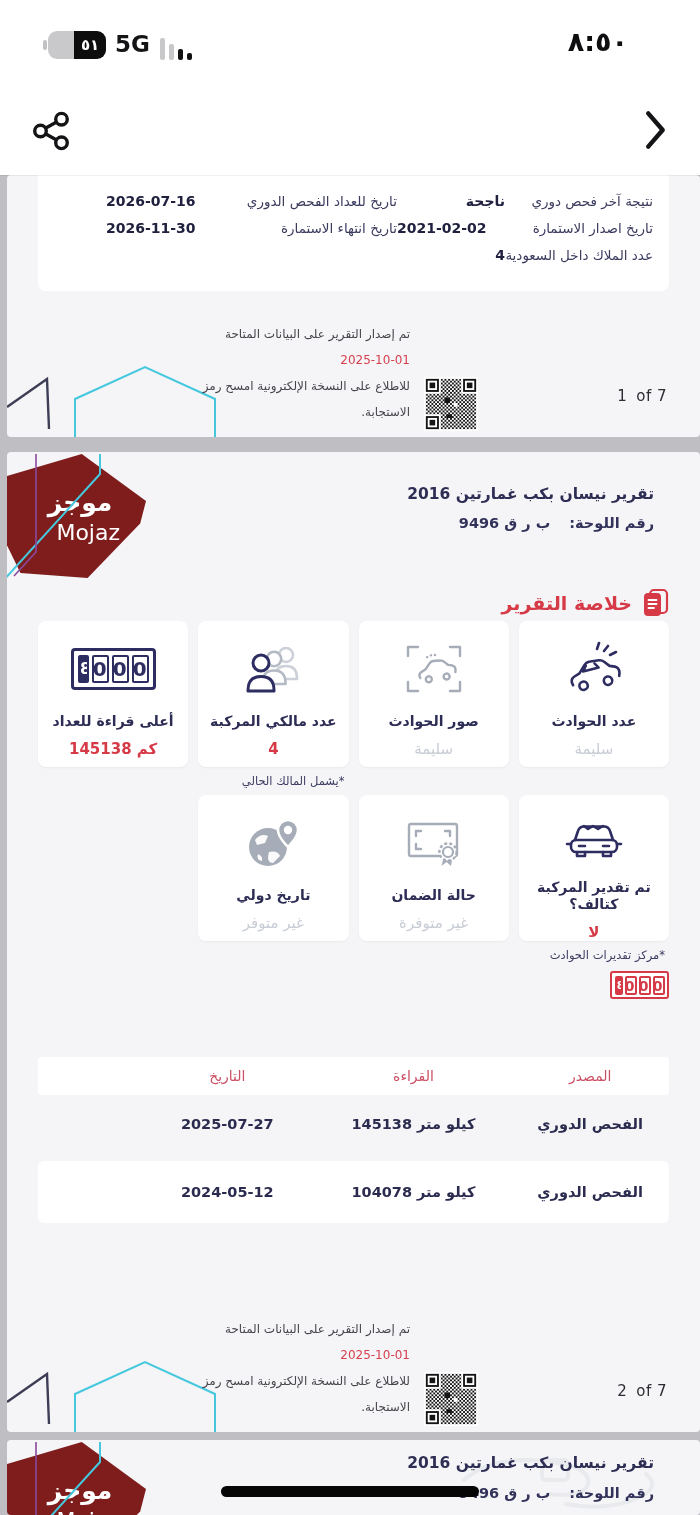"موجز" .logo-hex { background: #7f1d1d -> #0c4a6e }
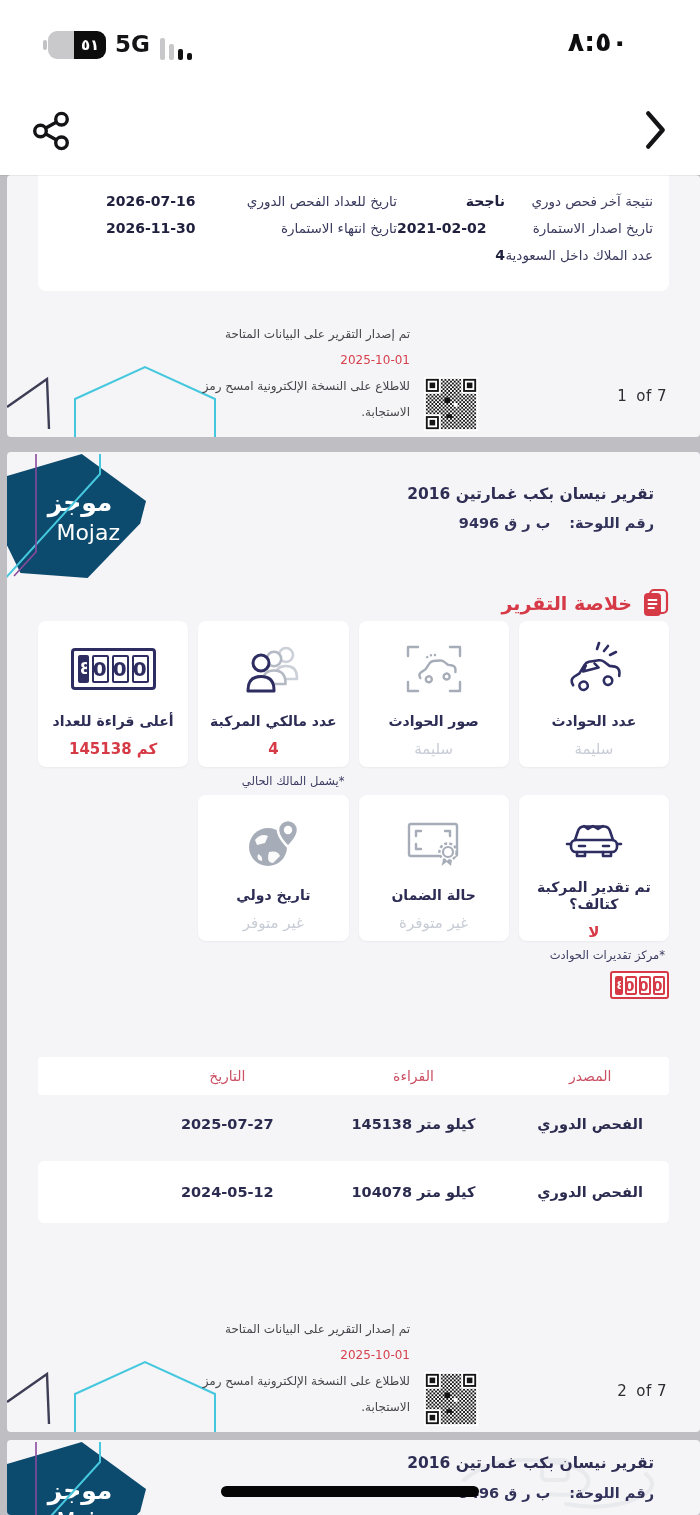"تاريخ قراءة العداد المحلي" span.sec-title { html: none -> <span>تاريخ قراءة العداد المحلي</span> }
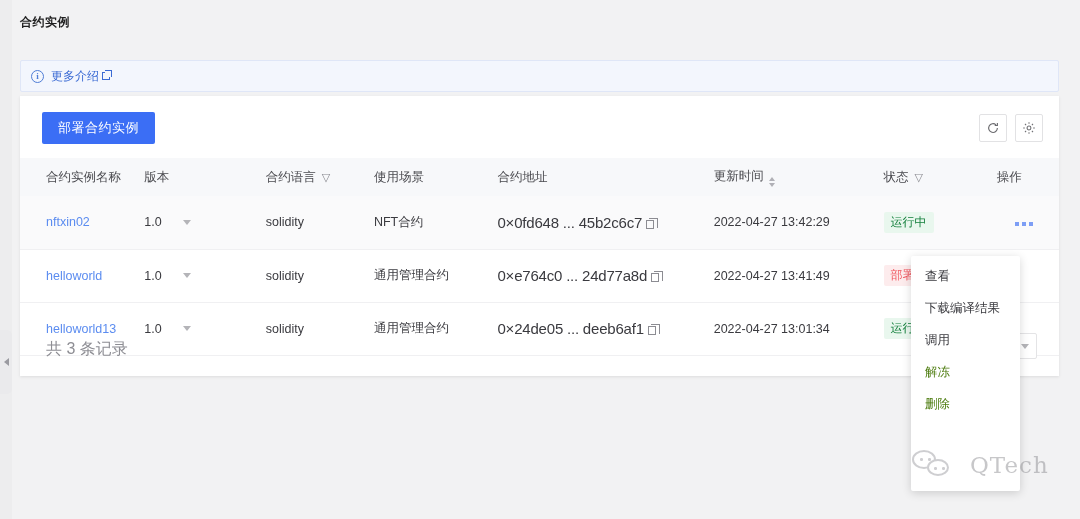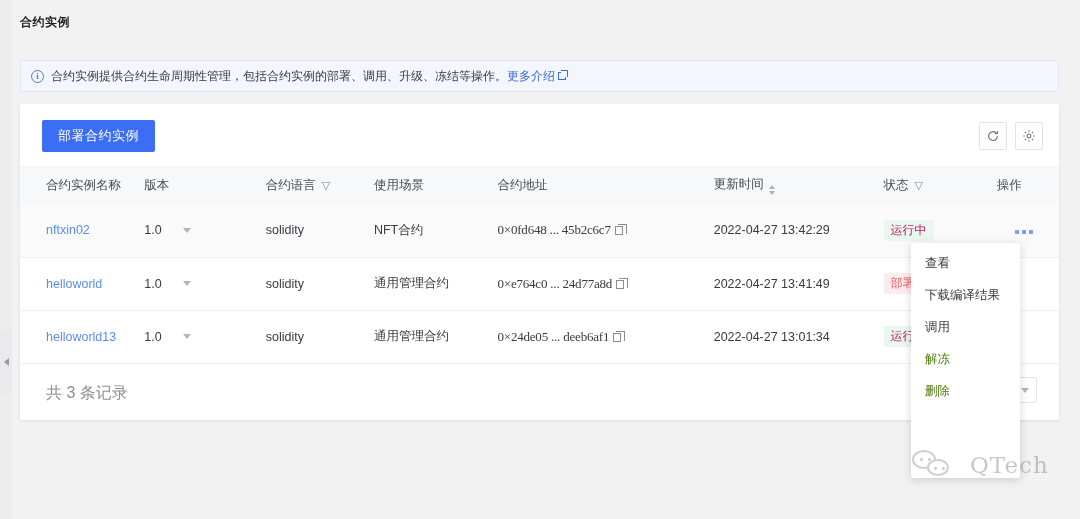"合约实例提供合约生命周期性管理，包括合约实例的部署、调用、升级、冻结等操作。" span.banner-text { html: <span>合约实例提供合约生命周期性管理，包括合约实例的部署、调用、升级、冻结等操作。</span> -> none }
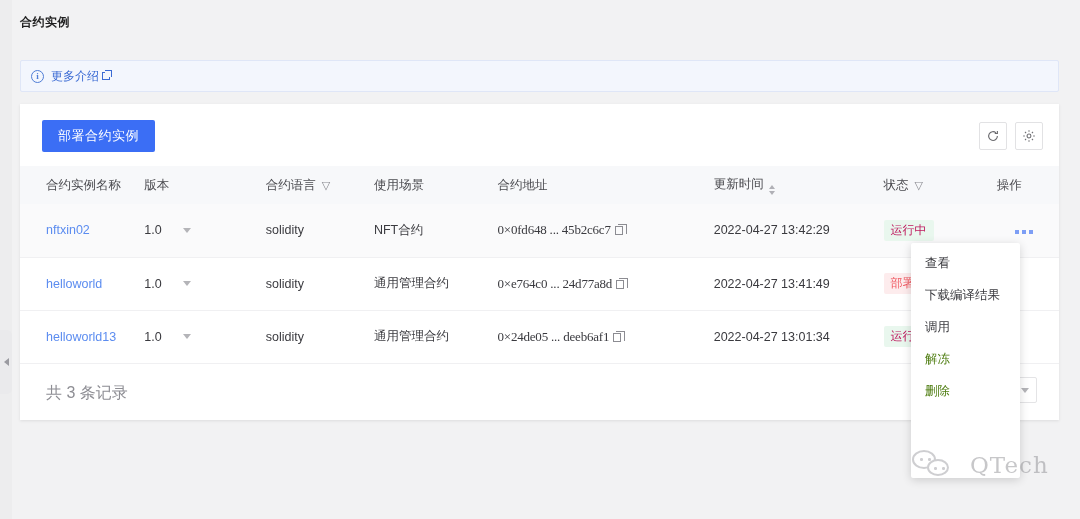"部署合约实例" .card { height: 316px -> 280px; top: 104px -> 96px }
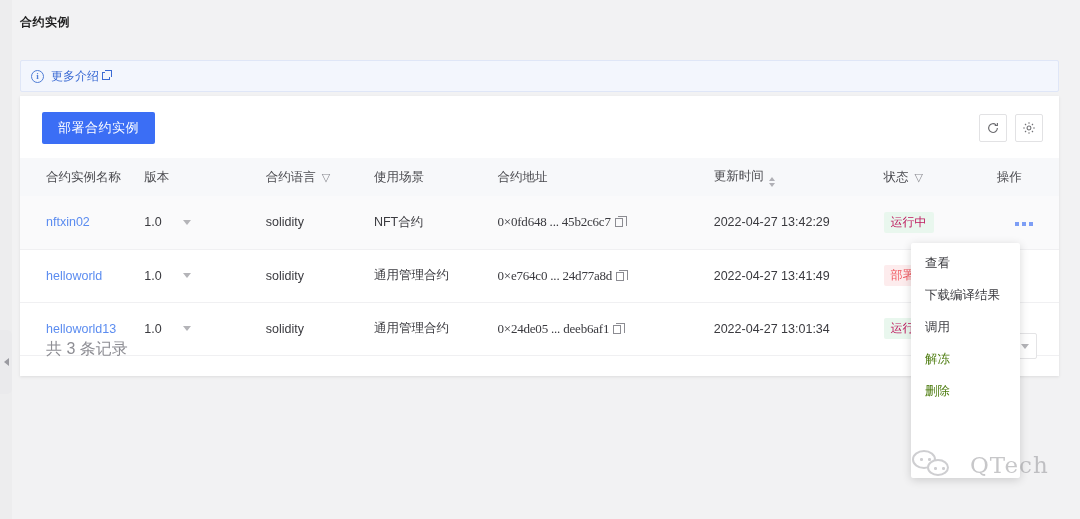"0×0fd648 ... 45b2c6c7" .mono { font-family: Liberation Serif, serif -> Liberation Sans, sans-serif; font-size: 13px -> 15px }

......

The task
Write out, word for word, the lines running from the one containing "html: none ->" to the end of the data above; the pictures are to be left out.

Response to this exercise
"تاريخ قراءة العداد المحلي" span.sec-title { html: none -> <span>تاريخ قراءة العداد المحلي</span> }
"合约实例提供合约生命周期性管理，包括合约实例的部署、调用、升级、冻结等操作。" span.banner-text { html: <span>合约实例提供合约生命周期性管理，包括合约实例的部署、调用、升级、冻结等操作。</span> -> none }
"部署合约实例" .card { height: 316px -> 280px; top: 104px -> 96px }
"0×0fd648 ... 45b2c6c7" .mono { font-family: Liberation Serif, serif -> Liberation Sans, sans-serif; font-size: 13px -> 15px }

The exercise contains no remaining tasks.